[Modification records]

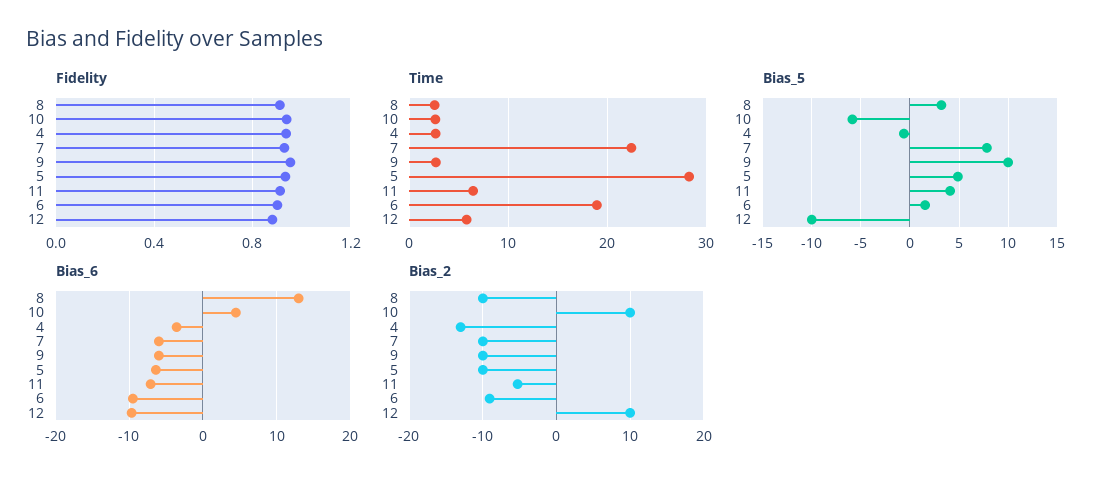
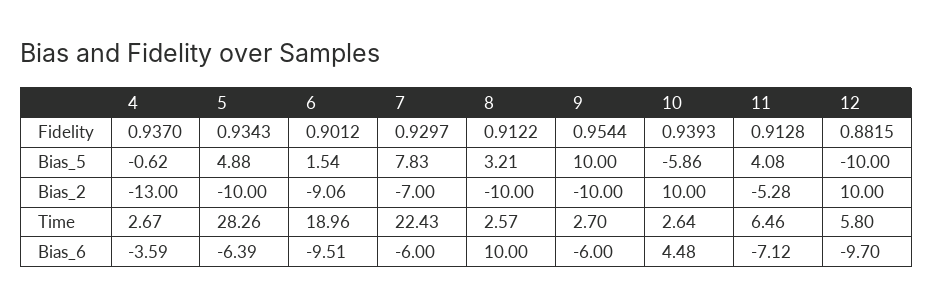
Bias_6, 8: 13 -> 10
Bias_2, 7: -10 -> -7

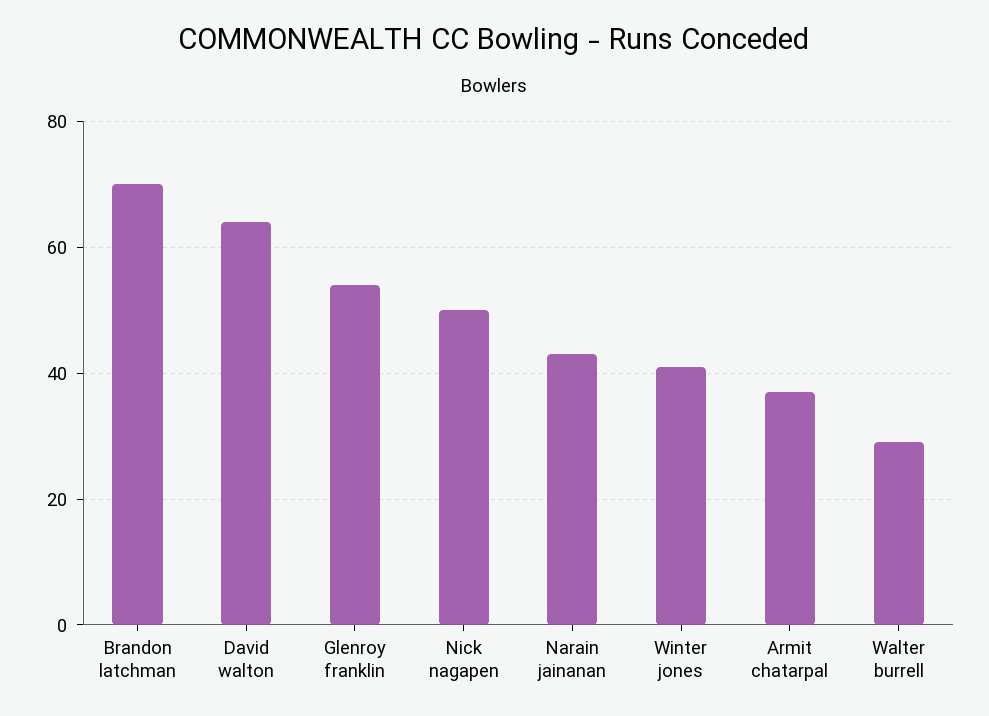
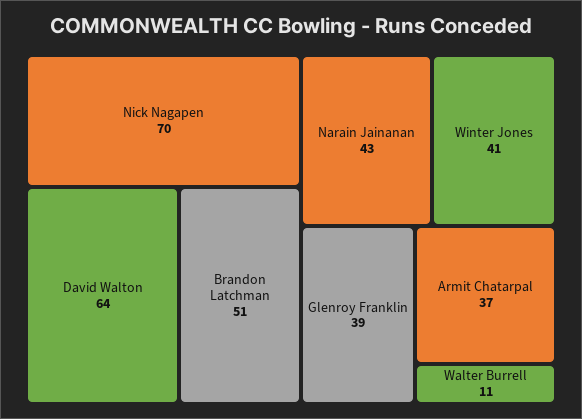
Brandon latchman: 70 -> 51
Glenroy franklin: 55 -> 39
Nick nagapen: 50 -> 70
Walter burrell: 30 -> 11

### [Instructions for the task]
The line with "Glenroy franklin: 55 -> 39" and all the lines after it in the records above are to be output exactly, with nothing added.

### [Finished task]
Glenroy franklin: 55 -> 39
Nick nagapen: 50 -> 70
Walter burrell: 30 -> 11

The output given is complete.